Côté vacances, là aussi on est loin des clichés: "les destinations de rêve à prix réduit, ça n'existe plus. On a 41 jours de vacances que l'on ne choisit pas. On émet des désidératas mais on est à la disposition de l'entreprise 24 heures sur 24, 7 jours sur 7 et 365 jours par an. Si on ne peut les prendre, il n'y a pas de compensation financière", explique le steward.
Les "fameux billets pas chers destinés au personnel n'ont quasiment plus cours en raison des contraintes qui y sont rattachées, notamment des places restantes à bord des avions. Partir dans des endroits paradisiaques quand on veut, à bas prix… tout ça c'est révolu même si nombre de gens continuent de fantasmer sur ces avantages supposés".

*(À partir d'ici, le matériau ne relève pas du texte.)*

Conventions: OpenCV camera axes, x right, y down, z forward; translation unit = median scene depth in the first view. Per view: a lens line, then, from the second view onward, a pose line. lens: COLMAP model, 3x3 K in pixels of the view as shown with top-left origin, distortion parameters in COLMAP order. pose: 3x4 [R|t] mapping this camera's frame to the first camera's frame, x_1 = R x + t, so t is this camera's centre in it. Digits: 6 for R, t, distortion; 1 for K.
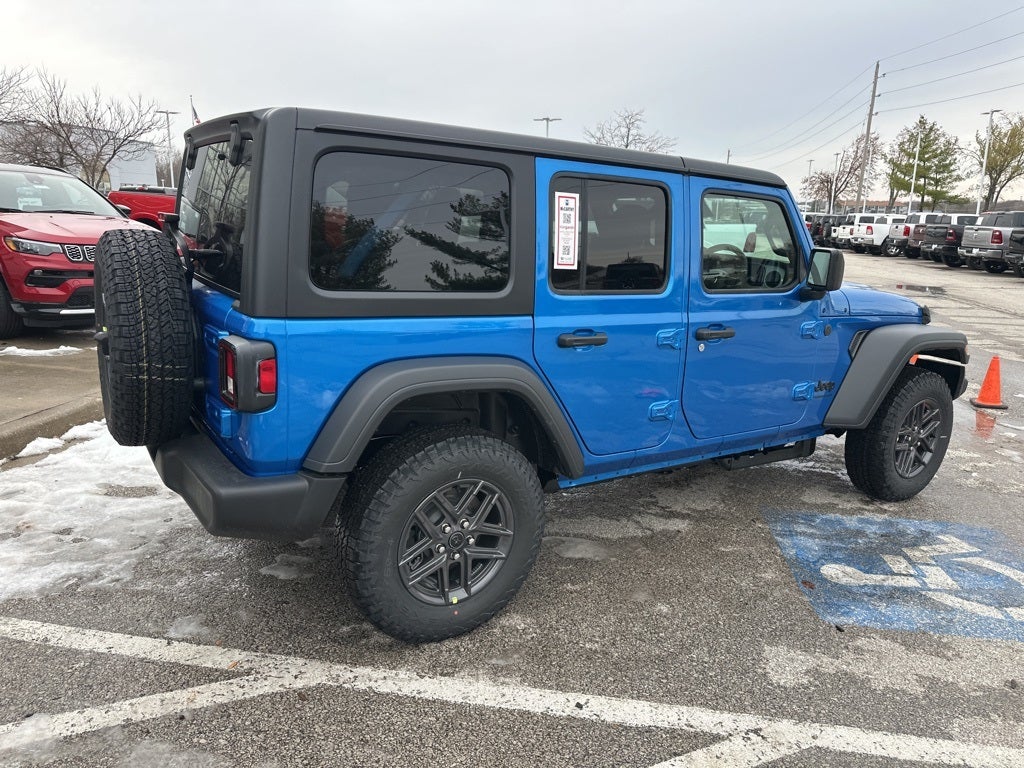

La réalité est "nettement moins glamour", raconte Eric: "je ne suis allé qu'à l'île Maurice, une fois il y a dix ans. En revanche je vais très souvent au Nigeria, en Centrafrique, dans des pays plutôt hostiles. Je vais à Los Angeles une fois par an mais trois fois par mois à Conakry (Guinée). On va aussi à Téhéran, ça fait partie du contrat".
"La moitié de notre activité se passe dans des pays où les gens ne partiraient pas en vacances. On achemine des ONG, des employés de compagnies pétrolières".
"On passe sa vie en avion et à défaire ses valises. Quand on est en vacances on est très nombreux à dire tout simplement: je souffle, je me repose, je me consacre à la famille. Moi, je prends le train et je vais voir mes proches dans le midi", dit-il.